Commentary: Women Have Made Their Mark In The Arts

Jan 2, 2015

Nancy Kranzberg

The subject of Women in the Arts has been brought to my attention once again.

Dr. Barbara Harbach, Curators' Professor of Music at UMSL, an internationally known composer and organist has now directed her third Women in the Arts Conference. Women in the Arts is a celebration of women creators present and past, a partnership of institutions and arts organizations from the St. Louis metropolitan area.

The Nine Network recently aired, "Makers: Celebrating Achievements of Extraordinary Women." Six new documentaries in the "Maker's" project featured groundbreaking American women in different spheres of influence: war, comedy, space, business, Hollywood and politics. Each program profiled prominent women and related their struggles, triumphs and contributions as they reshaped and transformed the landscape of their chosen vocations.

Laumeier Sculpture Park Director Marilu Knode says that the visibility of women in the visual arts has changed over the past few years. St. Louis is a perfect example of how women have matriculated into leadership positions--almost all of the visual arts museums in town are led by women, but the statistics regarding the number of women artists showing across the country in galleries and museums is disconcerting. While women are almost half the graduates of art schools, newspapers and art magazines record the slide of representing women artists in the market. We need another round of consciousness raising about the importance women artists, curators and philanthropists have had, and continue to have, in shaping the visual arts for the past 100 years.

Laumeier Sculpture Park includes more women artists than any other museum in town.

Lisa Melandri, Executive Director of The Contemporary Art Museum St. Louis says, "CAM is committed to exhibiting the work of women artists--Maya Lin, Cindy Sherman, Louise Bourgeois, Jennifer Bornstein, Ellen Gallagher, Polly Apfelbaum, Jenny Holzer, etc. and many others--as essential contributors to contemporary art and as vital, recognized members of the art historical cannon. Recently, CAM organized the mid-career survey of Nicole Eisenman, one of the most important artists working today, in an exhibition that addressed, head on, subjects of equality, civil rights, identity and feminism".

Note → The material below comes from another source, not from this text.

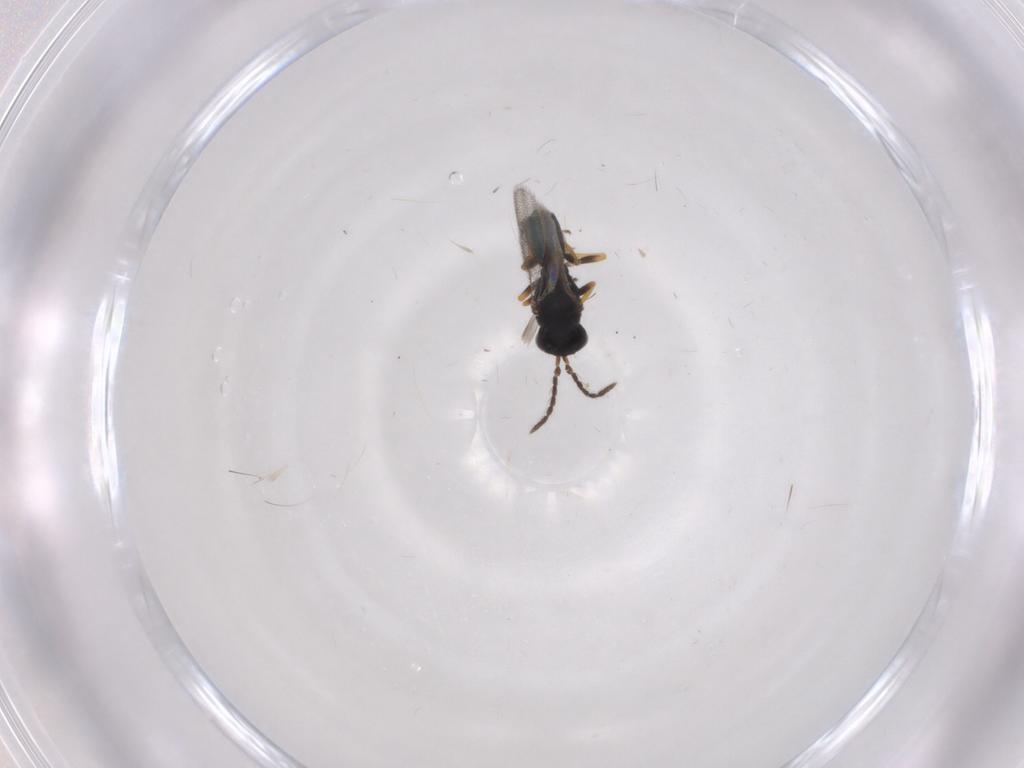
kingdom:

Olivia Lahs Gonzales, Director of The Sheldon Art Galleries is a well-known photographer in her own right and has published on prints, drawings, painting and sculpture. Publications and essays include "My Nature: Works with Paper by Kiki Smith (1999),"Defining Eye: Women Photographers of the 20th Century (1997) and "Candida Hoffer Photographs (2005).

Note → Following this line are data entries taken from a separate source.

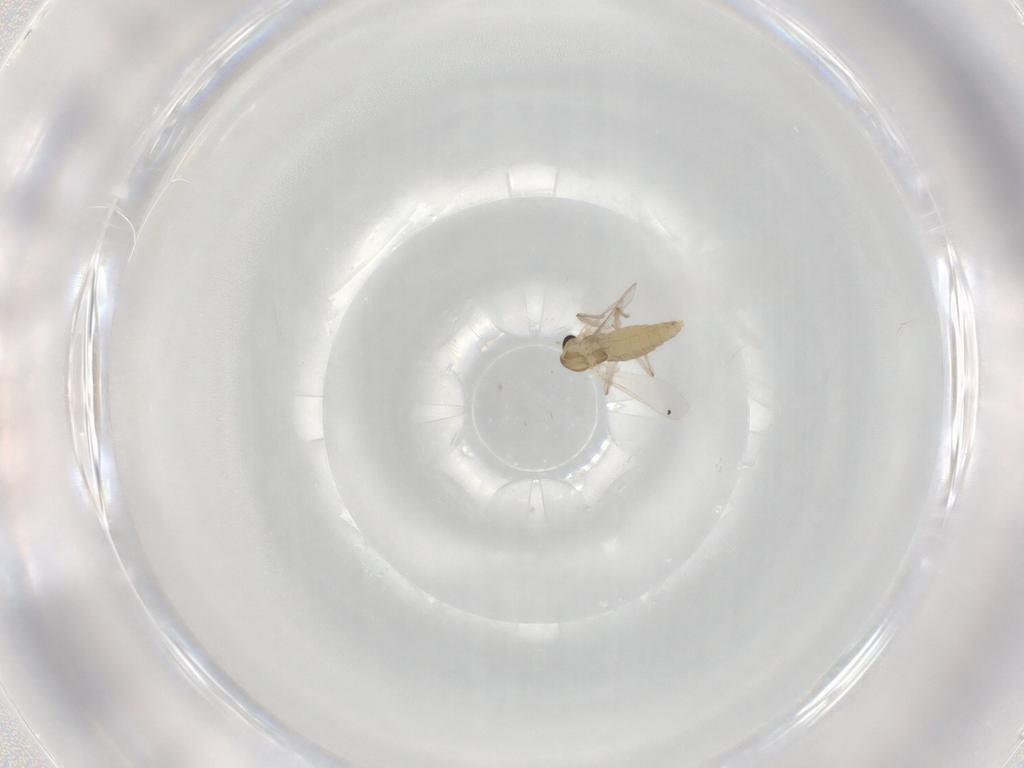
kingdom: Animalia
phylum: Arthropoda
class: Insecta
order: Diptera
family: Chironomidae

Em Piro, Executive Director of The St. Lou Fringe Festival feels that like gender which is transient, art exists on a spectrum rather than a dichotomy.

Jessica Baran, nationally published poet, writer and art critic and Director of Fort Gondo Gallery on Cherokee, says she's trying to understand the effect of the abundance of women artists and would like to think that it serves as a progressive model.

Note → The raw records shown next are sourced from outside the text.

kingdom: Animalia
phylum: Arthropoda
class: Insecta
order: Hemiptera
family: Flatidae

When googling "women in the arts" there was no end to organizations saluting women in the arts. There was "Brava For Women in the Arts" in San Francisco, Southern California's, "Caucus for Women in the Arts" and "The Women in the Arts Festival" in Michigan. There was a website for Black Women in the Arts, Jewish Women in the Arts, and Native American Women in the Arts. The list goes on and on.

Women have certainly made their mark in the arts, and I'm very thrilled, but hope that one day, we won't have to discuss it anymore and that women will always be heard and folks won't be so shocked that a work of art in any discipline was produced by a woman.

Nancy Kranzberg has been involved in the arts community for some thirty years on numerous arts related boards.